If you are  a member of the C-Suite or executive team, did you receive a report today alerting you to what your customers or clients said about you on Facebook, your call center, Twitter, YouTube, Tumbler, Blogs, Pinterest, etc. (the list is ever evolving). Do you receive it every day? Do you get weekly, monthly, quarterly and annual summaries? Have you engaged with any of them personally yourself? If not, it is a reasonable question why that isn’t important to you?

Even if we aren’t seeing it, other customers (or potential customers) are seeing what is going on. They are forming an opinion of us based on those comments. We can’t control what is being said. We can control how we will react in real time about it. We can control changing the experience in the future.

Say a customer has a bad experience on your web site and they tweet about it. Do we think others have had the same experience and haven’t said anything? You bet they have. Do we think others will find the same thing and either say something or not in the future? Yes they will find it and yes they will say something or not.

There is no hiding. If there is one horrible review out there, they will find it and not the 100 positive things others have said about us.

Companies are beginning to listen to what is being said on social media and respond to it if they can. It does require a commitment of resources but it is not going away. More and more customers (or potential customers) are going to share the good, the bad and the ugly about their experience with us.

Have you started to shift resources into engaging on social platforms? How does that compare to your investment in your call center? Is your call center and social media center integrated in the approach you want your customers to have? We have to manage our online reputation.

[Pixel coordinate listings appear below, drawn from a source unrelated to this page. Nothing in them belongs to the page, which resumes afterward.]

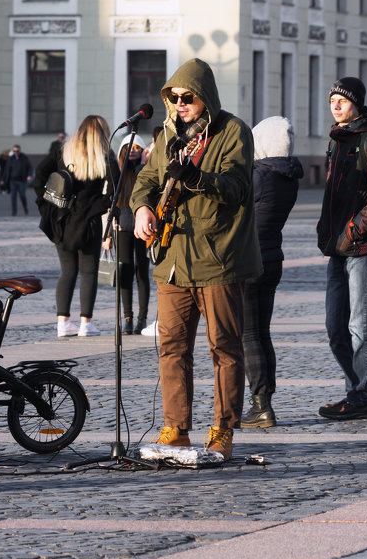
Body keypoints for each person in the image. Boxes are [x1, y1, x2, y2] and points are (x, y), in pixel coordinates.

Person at [131, 58, 262, 459]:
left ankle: (223, 429)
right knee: (172, 346)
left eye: (188, 97)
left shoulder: (232, 131)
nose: (180, 104)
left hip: (218, 258)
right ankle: (176, 427)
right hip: (172, 259)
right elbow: (147, 180)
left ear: (205, 98)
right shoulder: (169, 133)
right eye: (174, 97)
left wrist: (196, 178)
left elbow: (237, 187)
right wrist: (141, 208)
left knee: (224, 346)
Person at [317, 77, 367, 420]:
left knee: (360, 326)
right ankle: (355, 391)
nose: (336, 104)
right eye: (333, 98)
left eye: (343, 100)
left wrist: (353, 230)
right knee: (336, 329)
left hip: (363, 249)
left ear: (357, 105)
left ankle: (361, 398)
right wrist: (332, 235)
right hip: (338, 248)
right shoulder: (338, 140)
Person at [241, 117, 303, 428]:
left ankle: (260, 404)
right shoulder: (287, 176)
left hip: (250, 260)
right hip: (273, 259)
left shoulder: (258, 176)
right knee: (261, 333)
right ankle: (265, 400)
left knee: (248, 334)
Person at [35, 115, 120, 338]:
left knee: (67, 272)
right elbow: (115, 190)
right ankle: (85, 323)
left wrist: (48, 201)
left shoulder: (64, 151)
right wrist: (100, 207)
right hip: (89, 220)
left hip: (62, 218)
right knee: (88, 272)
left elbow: (40, 174)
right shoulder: (105, 155)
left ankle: (62, 323)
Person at [108, 134, 150, 335]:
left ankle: (142, 318)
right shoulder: (117, 173)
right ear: (122, 151)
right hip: (123, 227)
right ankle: (127, 317)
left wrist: (144, 163)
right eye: (129, 147)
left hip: (143, 228)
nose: (132, 150)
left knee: (142, 272)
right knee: (125, 273)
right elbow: (111, 204)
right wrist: (107, 235)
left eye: (137, 147)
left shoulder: (145, 171)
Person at [1, 144, 33, 215]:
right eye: (14, 151)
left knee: (22, 195)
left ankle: (25, 207)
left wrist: (29, 175)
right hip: (13, 181)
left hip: (22, 181)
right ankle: (14, 212)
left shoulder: (24, 158)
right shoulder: (11, 158)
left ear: (19, 150)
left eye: (17, 151)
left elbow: (30, 167)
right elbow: (6, 170)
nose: (16, 152)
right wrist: (3, 179)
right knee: (13, 196)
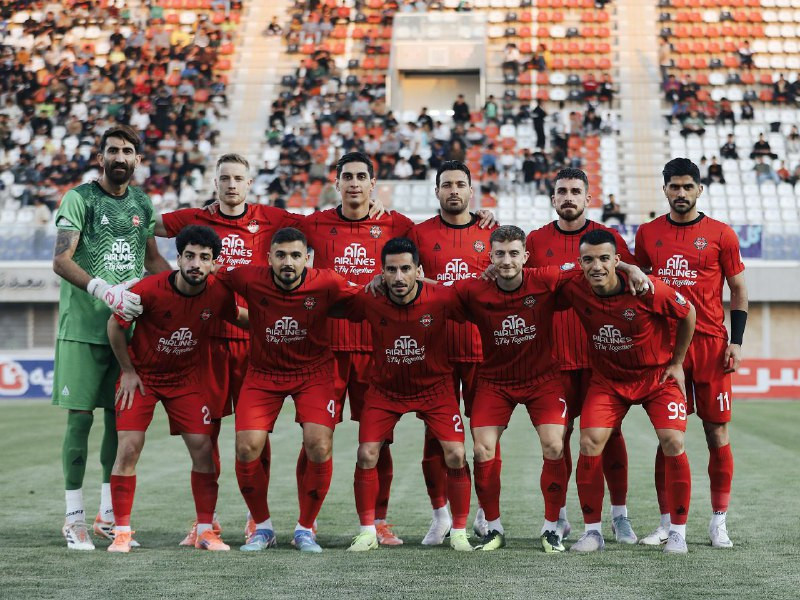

What are our customers going to align with if we don’t first define the experience up front? What do we want them to be a part of? Now is the time to invest more in the experience rather than improve how the sales transaction occurs. Our future as executives is in creating programs that scream out in splendor. It is about experiences that kindle meaningful and sincere interactions at every turn. At the center of our evolution (or is it a revolution) is the experience. The experience is everything now.